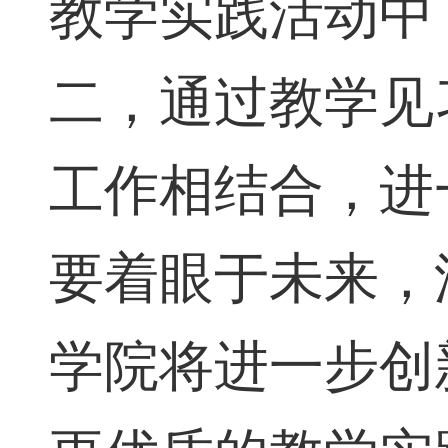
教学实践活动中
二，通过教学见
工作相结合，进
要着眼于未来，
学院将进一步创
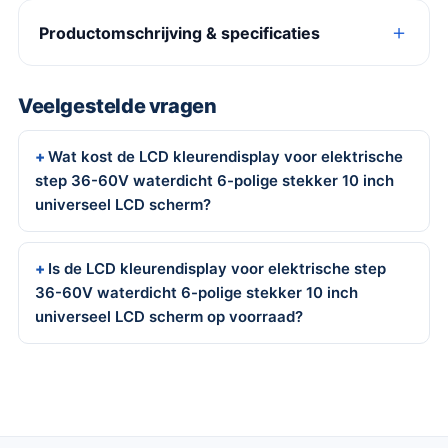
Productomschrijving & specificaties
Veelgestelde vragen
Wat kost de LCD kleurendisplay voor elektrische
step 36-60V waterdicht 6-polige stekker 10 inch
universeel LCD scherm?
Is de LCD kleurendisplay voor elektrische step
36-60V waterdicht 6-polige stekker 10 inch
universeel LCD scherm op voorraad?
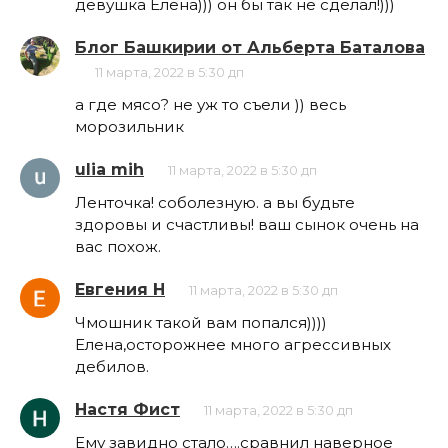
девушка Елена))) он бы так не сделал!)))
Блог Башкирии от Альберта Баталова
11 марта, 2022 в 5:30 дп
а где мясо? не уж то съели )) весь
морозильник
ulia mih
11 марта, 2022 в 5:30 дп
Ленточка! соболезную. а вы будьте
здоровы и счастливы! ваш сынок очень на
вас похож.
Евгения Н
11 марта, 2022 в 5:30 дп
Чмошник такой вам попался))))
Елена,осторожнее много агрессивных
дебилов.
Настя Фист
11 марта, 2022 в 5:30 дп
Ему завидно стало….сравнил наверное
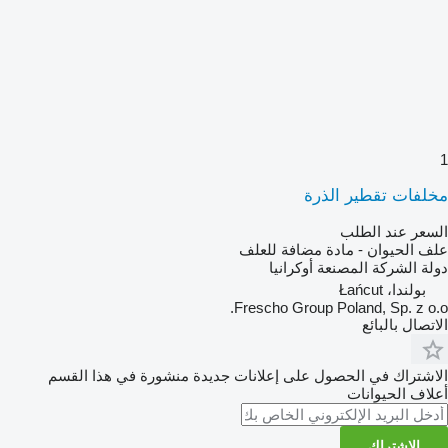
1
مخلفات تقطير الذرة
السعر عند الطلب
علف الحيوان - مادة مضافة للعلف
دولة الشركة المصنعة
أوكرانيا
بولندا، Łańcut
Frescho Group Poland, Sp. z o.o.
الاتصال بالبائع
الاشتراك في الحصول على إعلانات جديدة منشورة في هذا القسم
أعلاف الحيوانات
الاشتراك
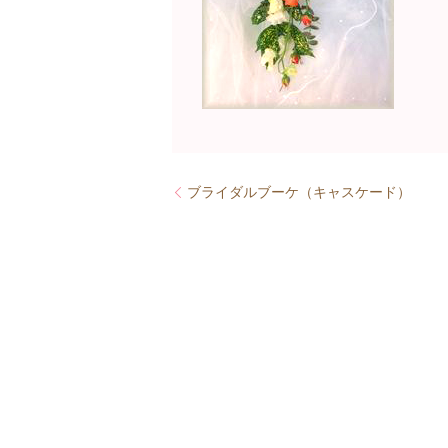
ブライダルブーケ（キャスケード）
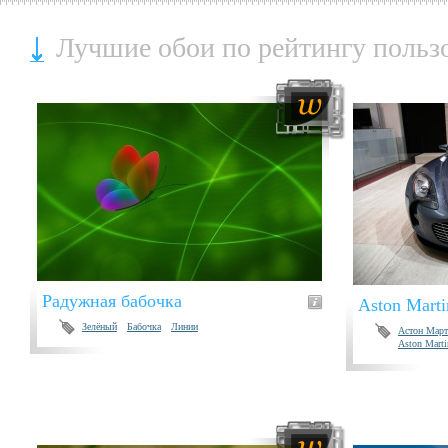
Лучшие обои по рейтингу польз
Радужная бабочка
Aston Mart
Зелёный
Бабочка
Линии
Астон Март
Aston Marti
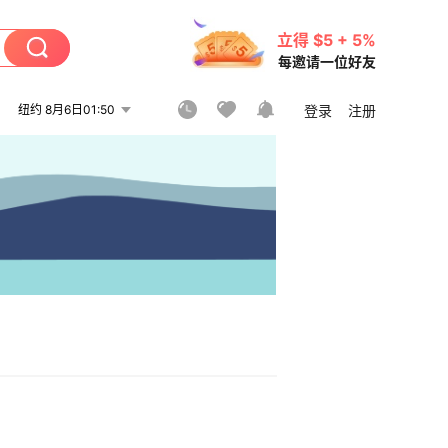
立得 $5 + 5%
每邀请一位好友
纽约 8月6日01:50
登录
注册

§ Exercise aim
Only the pictures are dropped. Otherwise, write out the listing exactly.

§ Response area
教学实践活动中
二，通过教学见
工作相结合，进
要着眼于未来，
学院将进一步创
Productomschrijving & specificaties
Veelgestelde vragen
Wat kost de LCD kleurendisplay voor elektrische
step 36-60V waterdicht 6-polige stekker 10 inch
universeel LCD scherm?
Is de LCD kleurendisplay voor elektrische step
36-60V waterdicht 6-polige stekker 10 inch
universeel LCD scherm op voorraad?
девушка Елена))) он бы так не сделал!)))
Блог Башкирии от Альберта Баталова
11 марта, 2022 в 5:30 дп
а где мясо? не уж то съели )) весь
морозильник
ulia mih
11 марта, 2022 в 5:30 дп
Ленточка! соболезную. а вы будьте
здоровы и счастливы! ваш сынок очень на
вас похож.
Евгения Н
11 марта, 2022 в 5:30 дп
Чмошник такой вам попался))))
Елена,осторожнее много агрессивных
дебилов.
Настя Фист
11 марта, 2022 в 5:30 дп
Ему завидно стало….сравнил наверное
1
مخلفات تقطير الذرة
السعر عند الطلب
علف الحيوان - مادة مضافة للعلف
دولة الشركة المصنعة
أوكرانيا
بولندا، Łańcut
Frescho Group Poland, Sp. z o.o.
الاتصال بالبائع
الاشتراك في الحصول على إعلانات جديدة منشورة في هذا القسم
أعلاف الحيوانات
الاشتراك
ブライダルブーケ（キャスケード）
Лучшие обои по рейтингу польз
Радужная бабочка
Aston Mart
Зелёный
Бабочка
Линии
Астон Март
Aston Marti
立得 $5 + 5%
每邀请一位好友
纽约 8月6日01:50
登录
注册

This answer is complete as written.